Entretanto, assim como os discípulos de Jesus tiveram dificuldade de ver naquele Galileu, (atesta-nos a Palavra: “de onde lhe vem essa sabedoria e esses milagres? Não é ele o filho do carpinteiro? Sua mãe não se chama Maria, e seus irmãos não são Tiago, José, Simão e Judas? E suas irmãs não estão todas conosco? De onde, então, lhe vem tudo isso? E mostravam-se chocados com ele”! Mateus 13, 54bss) naquele homem Jesus, o Filho Bendito do Deus Bendito, nós, por nossa parte, temos dificuldades ainda de percebermos este glorioso Senhor Ressuscitado, Rei da Glória, naqueles irmãos e irmãs sofredores de nosso tempo e de todos os tempos. Quanta luta espiritual o Espírito Santo terá ainda que travar interiormente em nós e conosco para convencer-nos de que as chagas do mundo são as chagas do Filho Bendito do Pai que continuam a sangrar nas mais variadas cruzes de nosso cotidiano “mundo cão”? Quanto tempo o Espírito ainda terá que “lutar” conosco para nos fazer compreender as coisas do alto e assumirmos de uma vez por todas que todos os cristãos, seguidores do caminho, batizados na morte de Cristo, devem viver por ele e fazer as coisas que ele fez e ainda maiores? (João 14, 12).

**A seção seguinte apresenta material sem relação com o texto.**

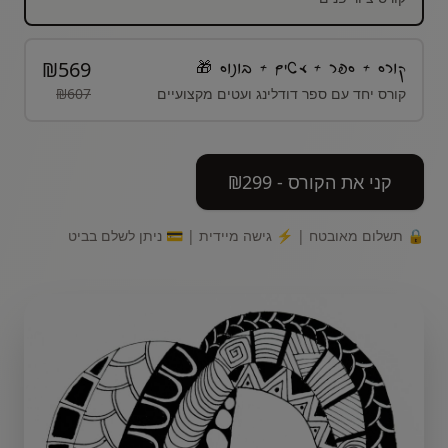
₪
569
קורס + ספר + עטים
+ בונוס 🎁
קורס יחד עם ספר דודלינג ועטים מקצועיים
607
₪
קני את הקורס - ₪
299
🔒 תשלום מאובטח | ⚡ גישה מיידית | 💳 ניתן לשלם בביט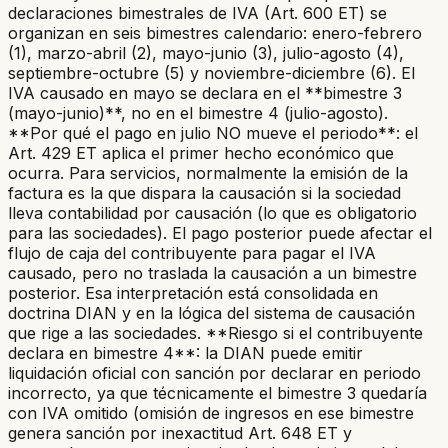
declaraciones bimestrales de IVA (Art. 600 ET) se
organizan en seis bimestres calendario: enero-febrero
(1), marzo-abril (2), mayo-junio (3), julio-agosto (4),
septiembre-octubre (5) y noviembre-diciembre (6). El
IVA causado en mayo se declara en el **bimestre 3
(mayo-junio)**, no en el bimestre 4 (julio-agosto).
**Por qué el pago en julio NO mueve el periodo**: el
Art. 429 ET aplica el primer hecho económico que
ocurra. Para servicios, normalmente la emisión de la
factura es la que dispara la causación si la sociedad
lleva contabilidad por causación (lo que es obligatorio
para las sociedades). El pago posterior puede afectar el
flujo de caja del contribuyente para pagar el IVA
causado, pero no traslada la causación a un bimestre
posterior. Esa interpretación está consolidada en
doctrina DIAN y en la lógica del sistema de causación
que rige a las sociedades. **Riesgo si el contribuyente
declara en bimestre 4**: la DIAN puede emitir
liquidación oficial con sanción por declarar en periodo
incorrecto, ya que técnicamente el bimestre 3 quedaría
con IVA omitido (omisión de ingresos en ese bimestre
genera sanción por inexactitud Art. 648 ET y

Essa nossa dificuldade é ainda agravada pela nossa necessidade de atestar com nossos sentidos a ação de Deus e seus desígnios, exatamente como fez Tomé: “se eu não vir as marcas dos pregos em suas mãos, não colocar o meu dedo onde estavam os pregos e não puser a minha mão no seu lado, não acreditarei”. (João 20, 25). Assim, buscamos milagres extraordinários e nos esquecemos que o maior milagre que Deus pode operar em nós, respeitando a liberdade que nos deu, é conquistar-nos o coração, pois “agradam ao Senhor os que o temem, os que esperam em sua bondade”! (Salmo 147 11). E a base de todo temor de Deus não é o medo, mas a fé viva, a esperança benfazeja e a caridade efetiva entre nós.
Nestes tempos difíceis, não nos esqueçamos do que nos afirmou Jesus, que estaria sempre conosco, até o fim dos tempos. (cf. Mateus 28, 20b). O fim não deve nos assustar, pois confiamos em Deus. Deve nos alegrar, sim, o amor de Deus que, permanecendo conosco, conta com cada um de nós para ser, no coração do mundo, outros “Cristos” a se entregarem cotidianamente às suas cruzes. Só assim o mundo chagado conhecerá a alegria dos filhos e filhas de Deus. Prossigamos!!!!!